-- Task goal --
Convert the lines in the records below into a Markdown table with the columns Row and Line, leaving out any blank lines. Begin at the line that contains "сканирование выполняется для" and stop after the line that contains "Функции обратного вызова".

[Opening Dataset excerpts section]

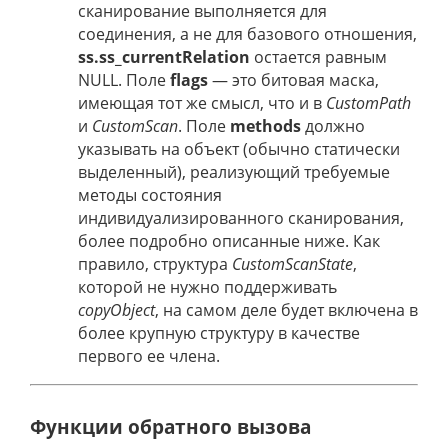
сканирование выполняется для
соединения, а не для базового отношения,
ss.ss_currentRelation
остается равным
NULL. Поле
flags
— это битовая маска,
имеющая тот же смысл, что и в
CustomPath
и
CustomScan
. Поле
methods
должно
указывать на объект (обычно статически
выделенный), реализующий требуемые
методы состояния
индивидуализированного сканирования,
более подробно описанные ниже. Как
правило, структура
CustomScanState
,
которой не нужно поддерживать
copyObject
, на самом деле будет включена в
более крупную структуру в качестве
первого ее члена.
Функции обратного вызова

[Closing Dataset excerpts section]
[Opening Dataset excerpts section]

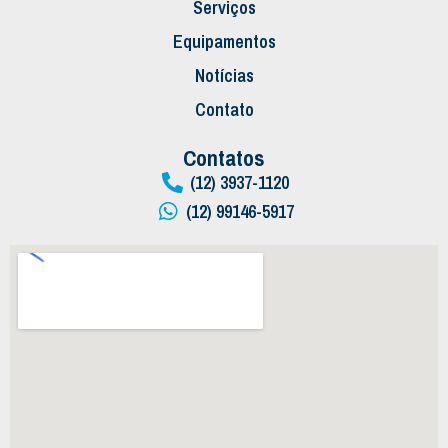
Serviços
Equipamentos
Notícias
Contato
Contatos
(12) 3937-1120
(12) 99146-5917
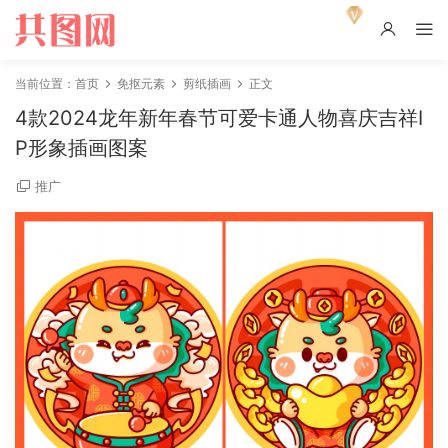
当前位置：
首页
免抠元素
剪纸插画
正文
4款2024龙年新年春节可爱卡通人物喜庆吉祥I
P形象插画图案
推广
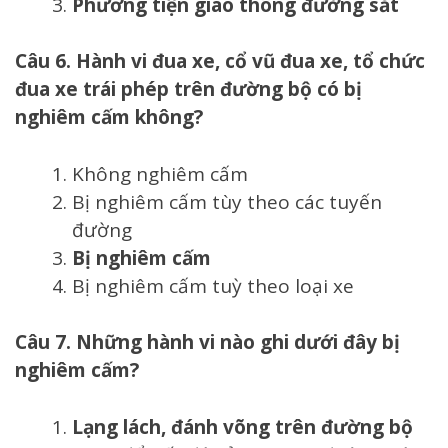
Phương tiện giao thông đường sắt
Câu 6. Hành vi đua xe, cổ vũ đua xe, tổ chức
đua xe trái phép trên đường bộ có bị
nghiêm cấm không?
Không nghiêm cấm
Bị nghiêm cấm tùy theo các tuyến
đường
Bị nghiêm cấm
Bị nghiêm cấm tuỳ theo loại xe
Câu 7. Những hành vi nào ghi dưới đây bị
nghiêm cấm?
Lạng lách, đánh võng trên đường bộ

[Closing Dataset excerpts section]

-- Solution --
| Row | Line |
|---|---|
| 1 | сканирование выполняется для |
| 2 | соединения, а не для базового отношения, |
| 3 | ss.ss_currentRelation |
| 4 | остается равным |
| 5 | NULL. Поле |
| 6 | flags |
| 7 | — это битовая маска, |
| 8 | имеющая тот же смысл, что и в |
| 9 | CustomPath |
| 10 | и |
| 11 | CustomScan |
| 12 | . Поле |
| 13 | methods |
| 14 | должно |
| 15 | указывать на объект (обычно статически |
| 16 | выделенный), реализующий требуемые |
| 17 | методы состояния |
| 18 | индивидуализированного сканирования, |
| 19 | более подробно описанные ниже. Как |
| 20 | правило, структура |
| 21 | CustomScanState |
| 22 | , |
| 23 | которой не нужно поддерживать |
| 24 | copyObject |
| 25 | , на самом деле будет включена в |
| 26 | более крупную структуру в качестве |
| 27 | первого ее члена. |
| 28 | Функции обратного вызова |